POLICY

Santos, Woodside face climate resolutions again

SANTOS and Woodside Petroleum have been handed fresh shareholder resolutions from activist investor groups which are continuing their campaigns to convince shareholders the two companies’ oil and gas projects are incompatible with halting runaway climate change.

 More AGM showdowns ahead

More AGM showdowns ahead

Market Forces and the Australasian Centre for Corporate Responsibility filed separate resolutions. 

ACCR is demanding more transparency on decommissioning and an end to pro-oil and gas lobbying, while Market Forces is urging shareholders to demand the companies' reveal how their emissions reduction plans align with the Paris Agreement and keeping global temperatures below 1.5C. 

This includes production guidance plans for the lifetime of oil and gas assets, capital expenditure plans for decommissioning and rehabilitating asset sites and how employees of the company will be informed of asset closures and employee transition plans. 

At last year's AGM, similar resolutions received support from 19% of Woodside's shareholders and 13% of Santos'. 

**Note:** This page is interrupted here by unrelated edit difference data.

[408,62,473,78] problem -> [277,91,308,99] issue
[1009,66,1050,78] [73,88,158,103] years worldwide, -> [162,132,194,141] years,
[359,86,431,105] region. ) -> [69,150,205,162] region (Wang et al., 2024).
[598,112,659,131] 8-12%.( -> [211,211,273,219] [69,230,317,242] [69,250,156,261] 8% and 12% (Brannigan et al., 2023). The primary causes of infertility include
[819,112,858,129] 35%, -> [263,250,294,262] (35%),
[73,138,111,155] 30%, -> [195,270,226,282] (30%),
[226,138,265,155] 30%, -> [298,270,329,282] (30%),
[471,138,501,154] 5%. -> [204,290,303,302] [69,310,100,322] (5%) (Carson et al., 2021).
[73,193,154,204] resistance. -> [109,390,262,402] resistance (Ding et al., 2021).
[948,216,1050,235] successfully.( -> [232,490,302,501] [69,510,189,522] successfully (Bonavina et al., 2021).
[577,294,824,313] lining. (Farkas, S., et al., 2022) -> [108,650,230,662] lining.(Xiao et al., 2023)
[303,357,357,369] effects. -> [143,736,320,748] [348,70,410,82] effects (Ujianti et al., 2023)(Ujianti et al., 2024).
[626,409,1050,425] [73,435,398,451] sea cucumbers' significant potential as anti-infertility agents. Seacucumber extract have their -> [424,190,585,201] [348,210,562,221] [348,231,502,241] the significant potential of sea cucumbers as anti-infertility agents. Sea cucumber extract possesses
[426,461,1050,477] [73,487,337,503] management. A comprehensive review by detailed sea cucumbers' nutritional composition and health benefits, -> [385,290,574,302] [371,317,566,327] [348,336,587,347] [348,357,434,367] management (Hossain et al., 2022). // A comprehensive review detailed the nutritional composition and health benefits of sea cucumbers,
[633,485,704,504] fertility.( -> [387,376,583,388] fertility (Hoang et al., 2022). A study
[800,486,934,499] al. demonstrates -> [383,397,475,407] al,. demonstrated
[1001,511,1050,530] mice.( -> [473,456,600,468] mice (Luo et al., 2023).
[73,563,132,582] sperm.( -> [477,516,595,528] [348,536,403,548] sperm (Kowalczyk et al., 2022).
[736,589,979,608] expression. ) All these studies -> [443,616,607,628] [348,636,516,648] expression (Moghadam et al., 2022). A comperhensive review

Santos informed the market of the resolution late yesterday, noting that the company will release its annual climate change report, consistent with the guidelines of the Financial Stability Board's Task Force for Climate-related Financial Disclosures. 

The report will outline the company's climate transition plan and demonstrate capital alignment with the Paris agreement, Santos said. 

Woodside has yet to disclose its own resolutions to the market. 

Santos and Woodside have committed to net zero emissions by 2040 and 2050 respectively, however neither commitments cover scope 3 emissions, the largest portion of their carbon footprints. 

Woodside has committed to A$7 billion in new energy investment between now and 2030 including on several hydrogen and renewables projects, while relying on offsets and carbon markets to neutralise emissions it can't abate. 

Santos meanwhile has gone down the route of CCS, committing to the Moomba project in South Australia which it claims could eventually store some 100 million tonnes of CO2. It has also claimed that its recently sanctioned Barossa project will be able to include a CCS element to it.

Market Forces argue these ventures are inadequate to counter the sheer amount of emissions from the companies' core oil and gas businesses and their respective mergers, along with newly sanctioned projects, are incompatible with the International Energy Agency's Net Zero scenario which calls for no new oil and gas developments. 

"Woodside and Santos' expansion plans threaten to waste billions in investor capital on projects that would be stranded by the low-carbon transition that's already underway," Market Forces asset management campaigner Will van de Pol said. 

ACCR meanwhile argued that investors must demand greater transparency on when infrastructure will reach end of life and the major assumptions driving estimated provisions. 

"Decommissioning has been described as a "time bomb" for the Australian oil and gas industry by leading analysts," ACCR climate director Dan Gocher said. 

"Peer reviewed research on decommissioning provisions in the North Sea found that actual spend was on average 76% higher than estimated." 

Market Forces, ACCR and similar groups have gained a certain level of notoriety at company AGMs as campaigners pepper management with questions about their decarbonisation plans, or they claim lack thereof. 

At last year's Woodside AGM company chairman Richard Goyder finally lost his cool at Market Forces campaigner Julian Vincent.

 "You've dominated this shareholder meeting and you had the opportunity to put through your resolution to shareholders - which frankly in my view shouldn't be allowed at 0.01% but that's a matter for ASIC and the treasurer to deal with in due course," Goyder said.

"So I don't think we're now going to have a speech because you've had plenty of opportunity to raise the issues you want to raise."

Asked by Energy News whether the group is afraid of becoming stigmatised for hogging the limelight, Van der Pol was adamant that they were simply reflecting genuine community concerns. 

"If companies are afraid of that level of scrutiny and accountability they're facing at AGMs then perhaps they need to consider the negative environmental climate and social impacts that are bringing on those increased concerns," he said. 

Van der Pol also flagged potentially targeting voting in replacement directors, similar to the recent successes Engine No1 had with ExxonMobil's board last year. 

In a follow up announcement to market this morning Santos argued that the recent energy crunch experienced in the Northern Hemisphere demonstrated that new investment in oil and gas was sorely needed and driving investment into less-transparent companies would be a detriment to the energy transition. 

"New supply investment is essential to provide energy security and affordability for customers as the world moves into a low-carbon future," it said. 

Santos will announce the date of its AGM next month. Woodside has yet to set a date for its own.